DATA =
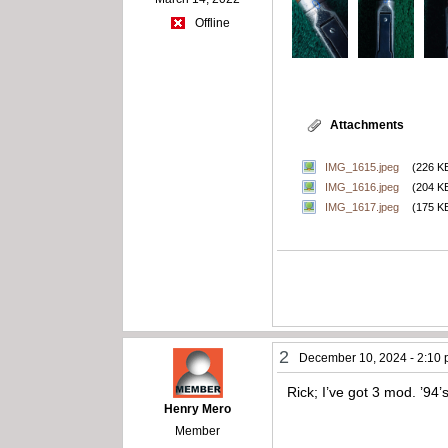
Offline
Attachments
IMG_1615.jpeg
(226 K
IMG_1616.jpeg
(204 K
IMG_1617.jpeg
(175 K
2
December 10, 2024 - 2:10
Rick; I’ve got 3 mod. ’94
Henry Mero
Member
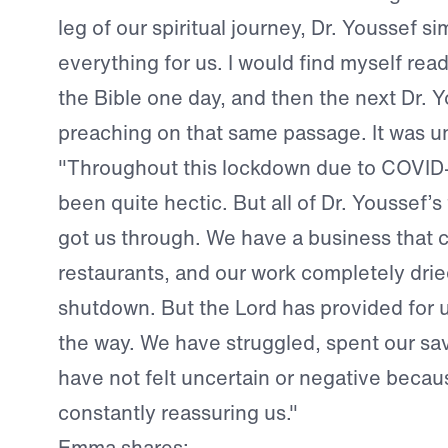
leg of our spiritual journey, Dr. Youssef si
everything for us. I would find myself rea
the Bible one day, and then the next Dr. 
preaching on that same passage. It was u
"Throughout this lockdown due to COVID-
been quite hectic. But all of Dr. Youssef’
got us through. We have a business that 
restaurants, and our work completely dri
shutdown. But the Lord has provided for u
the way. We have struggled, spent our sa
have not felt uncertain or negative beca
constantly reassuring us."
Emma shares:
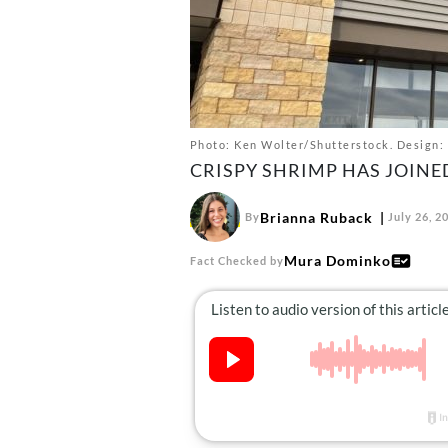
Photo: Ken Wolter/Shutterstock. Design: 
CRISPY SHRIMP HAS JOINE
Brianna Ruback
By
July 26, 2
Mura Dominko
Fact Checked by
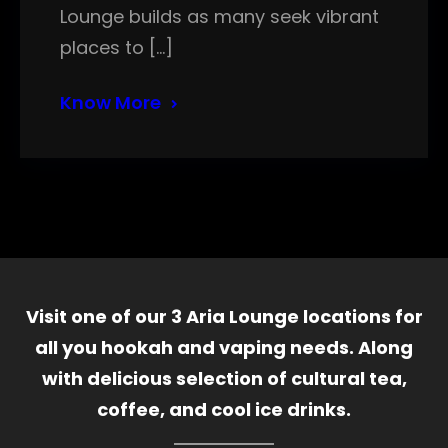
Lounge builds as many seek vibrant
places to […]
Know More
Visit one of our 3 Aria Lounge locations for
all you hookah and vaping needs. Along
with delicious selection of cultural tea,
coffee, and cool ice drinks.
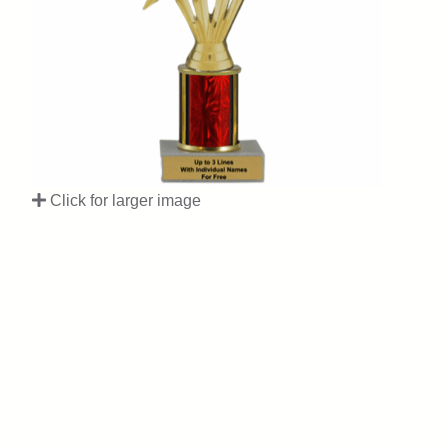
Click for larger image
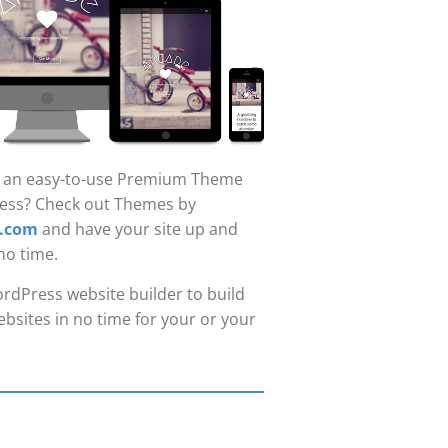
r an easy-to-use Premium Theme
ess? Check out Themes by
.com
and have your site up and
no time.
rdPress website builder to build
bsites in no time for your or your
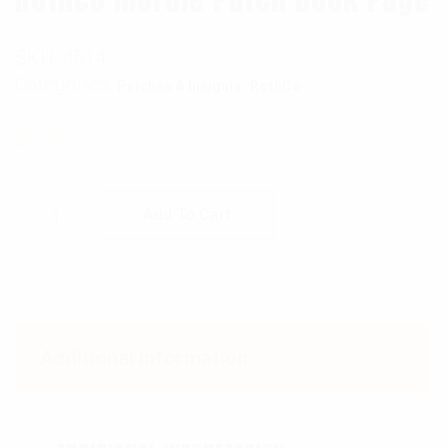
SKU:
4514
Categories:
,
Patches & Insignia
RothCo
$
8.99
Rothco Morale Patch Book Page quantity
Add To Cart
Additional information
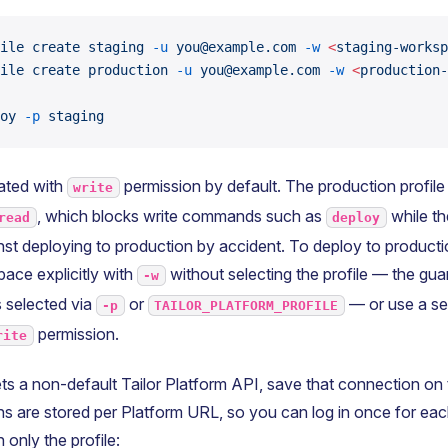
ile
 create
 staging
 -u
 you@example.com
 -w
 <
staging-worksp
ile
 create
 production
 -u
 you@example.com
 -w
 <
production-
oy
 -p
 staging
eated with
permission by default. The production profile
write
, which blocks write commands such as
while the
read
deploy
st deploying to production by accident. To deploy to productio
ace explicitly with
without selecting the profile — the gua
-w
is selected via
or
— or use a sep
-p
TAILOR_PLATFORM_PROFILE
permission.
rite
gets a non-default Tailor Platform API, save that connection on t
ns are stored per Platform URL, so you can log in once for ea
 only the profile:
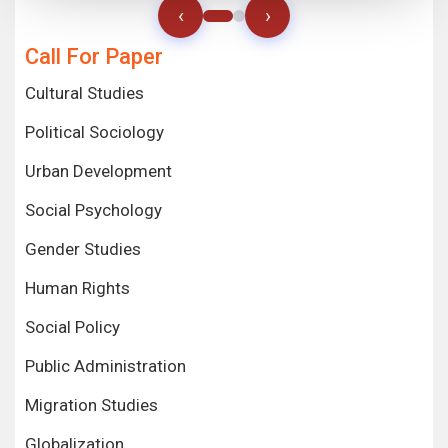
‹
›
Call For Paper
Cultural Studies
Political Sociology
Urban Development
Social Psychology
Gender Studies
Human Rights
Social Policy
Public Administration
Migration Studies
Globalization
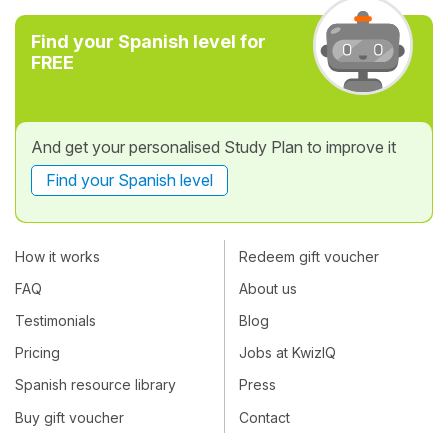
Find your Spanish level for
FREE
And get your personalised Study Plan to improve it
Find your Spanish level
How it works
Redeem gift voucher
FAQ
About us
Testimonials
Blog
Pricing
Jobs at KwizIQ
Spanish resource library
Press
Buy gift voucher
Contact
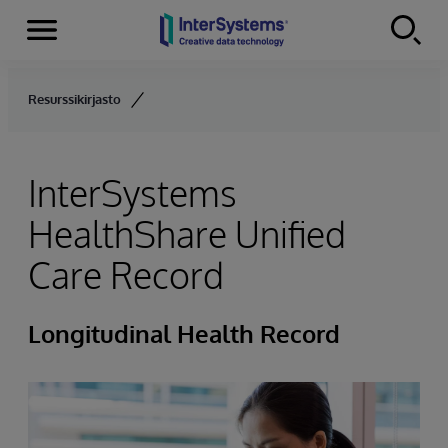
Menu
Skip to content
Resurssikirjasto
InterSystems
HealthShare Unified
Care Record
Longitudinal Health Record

EXERCISE DETAILS = Your answer is an exact copy of the records above, stripped of pictures.

ANSWER TO THIS EXERCISE =
Offline
Attachments
IMG_1615.jpeg
(226 K
IMG_1616.jpeg
(204 K
IMG_1617.jpeg
(175 K
2
December 10, 2024 - 2:10
Rick; I’ve got 3 mod. ’94
Henry Mero
Member
leg of our spiritual journey, Dr. Youssef si
everything for us. I would find myself rea
the Bible one day, and then the next Dr. 
preaching on that same passage. It was u
"Throughout this lockdown due to COVID-
been quite hectic. But all of Dr. Youssef’
got us through. We have a business that 
restaurants, and our work completely dri
shutdown. But the Lord has provided for u
the way. We have struggled, spent our sa
have not felt uncertain or negative beca
constantly reassuring us."
Emma shares:
Photo: Ken Wolter/Shutterstock. Design: 
CRISPY SHRIMP HAS JOINE
Brianna Ruback
By
July 26, 2
Mura Dominko
Fact Checked by
Lounge builds as many seek vibrant
places to […]
Know More
Visit one of our 3 Aria Lounge locations for
all you hookah and vaping needs. Along
with delicious selection of cultural tea,
coffee, and cool ice drinks.
Click for larger image
r an easy-to-use Premium Theme
ess? Check out Themes by
.com
and have your site up and
no time.
rdPress website builder to build
bsites in no time for your or your
SKU:
4514
Categories:
,
Patches & Insignia
RothCo
$
8.99
Rothco Morale Patch Book Page quantity
Add To Cart
Additional information
ile
 create
 staging
 -u
 you@example.com
 -w
 <
staging-worksp
ile
 create
 production
 -u
 you@example.com
 -w
 <
production-
oy
 -p
 staging
eated with
permission by default. The production profile
write
, which blocks write commands such as
while the
read
deploy
st deploying to production by accident. To deploy to productio
ace explicitly with
without selecting the profile — the gua
-w
is selected via
or
— or use a sep
-p
TAILOR_PLATFORM_PROFILE
permission.
rite
gets a non-default Tailor Platform API, save that connection on t
ns are stored per Platform URL, so you can log in once for ea
 only the profile:
‹
›
Call For Paper
Cultural Studies
Political Sociology
Urban Development
Social Psychology
Gender Studies
Human Rights
Social Policy
Public Administration
Migration Studies
Globalization
Find your Spanish level for
FREE
And get your personalised Study Plan to improve it
Find your Spanish level
How it works
Redeem gift voucher
FAQ
About us
Testimonials
Blog
Pricing
Jobs at KwizIQ
Spanish resource library
Press
Buy gift voucher
Contact
Menu
Skip to content
Resurssikirjasto
InterSystems
HealthShare Unified
Care Record
Longitudinal Health Record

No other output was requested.